Super Pit, gold mine in Australia run by Barrick Gold and Newmont Mining
Super Pit, gold mine in Australia run by Barrick Gold and Newmont Mining David Gray/Reuters

Barrick Gold Corp. (TSE:ABX), the world’s largest gold miner, promised investors on Thursday that it would become more lean, agile and profitable, as it deals with a delayed Chilean gold mine and poor earnings in the latest quarter.

“If we get smaller, so be it,” said Barrick CEO Jamie Sokalsky at a Toronto mining conference. “We just want to be more profitable, and make more money… Returns will drive production, not the other way around.”

The company confirmed a gradual closure of its Peruvian Pierina mine, which holds 0.5 million ounces of gold, after a review announced last month.
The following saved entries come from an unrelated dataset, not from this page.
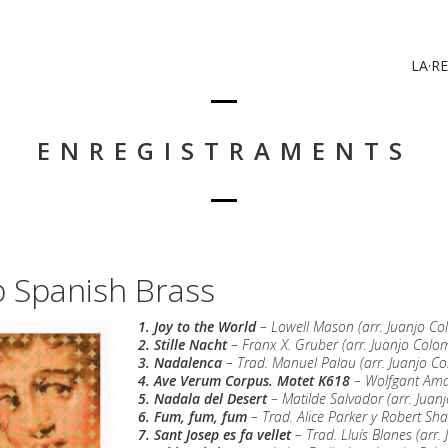
LA·RE
ENREGISTRAMENTS
Spanish Brass
1. Joy to the World
– Lowell Mason (arr. Juanjo Co
2. Stille Nacht
– Franx X. Gruber (arr. Juanjo Colo
3. Nadalenca
– Trad. Manuel Palau (arr. Juanjo C
4. Ave Verum Corpus. Motet K618
– Wolfgant Amad
5. Nadala del Desert
– Matilde Salvador (arr. Juan
6. Fum, fum, fum
– Trad. Alice Parker y Robert Sh
7. Sant Josep es fa vellet
– Trad. Lluís Blanes (arr.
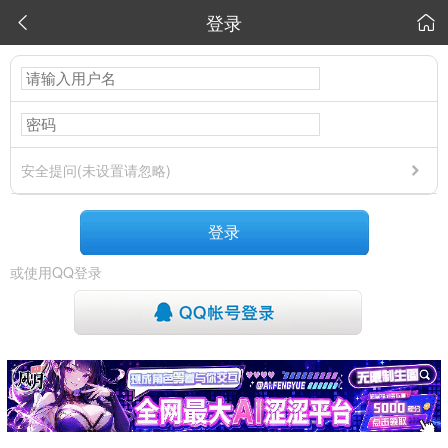
登录


安全提问(未设置请忽略)
登录
或使用QQ登录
It also sold three Australian mines in late August, following a move in July to shrink its portfolio by selling its Barrick Energy unit. Sokalsky touted these moves as strategic slimming to reassure investors.

“We’re prepared to make tough decisions,” said the CEO. “We’re making them and we’re going to make some more.”
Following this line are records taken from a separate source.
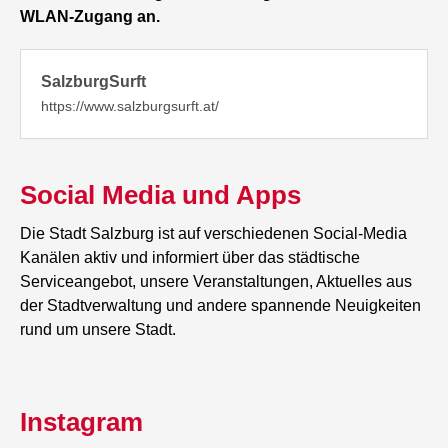
WLAN-Zugang an.
SalzburgSurft
https://www.salzburgsurft.at/
Social Media und Apps
Die Stadt Salzburg ist auf verschiedenen Social-Media
Kanälen aktiv und informiert über das städtische
Serviceangebot, unsere Veranstaltungen, Aktuelles aus
der Stadtverwaltung und andere spannende Neuigkeiten
rund um unsere Stadt.
Instagram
Barrick already cut $2 billion in capital spending in the first half of this year, and it has no plans for new mines, he added.

Despite these promises, analysts cite Barrick’s bloated $15.8 billion of debt as a key burden, outsizing the debt of its rivals and putting it in greater danger if gold prices plunge further in what has been a tumultuous year for the gold market.
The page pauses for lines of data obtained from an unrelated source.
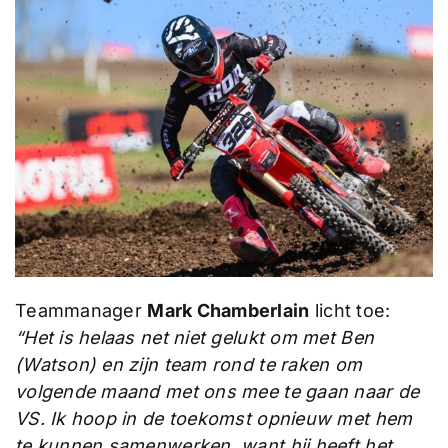
Teammanager
Mark Chamberlain
licht toe:
“Het is helaas net niet gelukt om met Ben
(Watson) en zijn team rond te raken om
volgende maand met ons mee te gaan naar de
VS. Ik hoop in de toekomst opnieuw met hem
te kunnen samenwerken, want hij heeft het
Sokalsky noted that debt service costs came to $100/oz, as part of total production costs of about $950/oz. Barrick's total production expenses are significantly less than its peers', who may pay up to $1,200/oz to extract gold.

Barrick is not alone among gold miners struggling against high capital and production costs in an uncertain gold market. The gold mining industry as a whole needs to rein in spending, which has ballooned over the past decade, Citigroup Inc. (NYSE:C) analysts have noted, without much return to shareholders.

Sokalsky added that even if the company closed all but its five largest mines, which produce two-thirds of its output, it could still cover corporate expenses and generate profits while maintaining Barrick’s status as the world’s biggest gold producer.

“Those five mines can absolutely generate a huge amount of operating cash flow and income, and more than offset any admin and other costs, so we’d definitely be profitable,” he told investors.

In its latest quarter, the company suffered a disastrous $5.1 billion loss thanks to regulatory hurdles delaying its Chilean Pascua Lama project.

Sokalsky said that Pascua Lama could open by mid-2016, a delay of about 18 months. He acknowledged that costs would pile up because of the longer timeframe but said he’d update investors with financials at the next quarterly earnings.

Barrick’s spun-off subsidiary, African Barrick Gold PLC (LON:ABG), is also closer to completing an ongoing operational review. African Barrick’s chief operating officer recently quit, just weeks after a new CEO was fired, the Financial Times reported on Wednesday.

Global gold companies have faced impairments equal to about half of their total market capitalization since 2000, wrote Citi analysts in a research note on Monday.

“Economic value destruction is common, and unlikely to change going forward in our opinion,” wrote the analysts. “We maintain our bearish view on the sector.”

Barrick owned 27 mines as of early August, according to Bloomberg.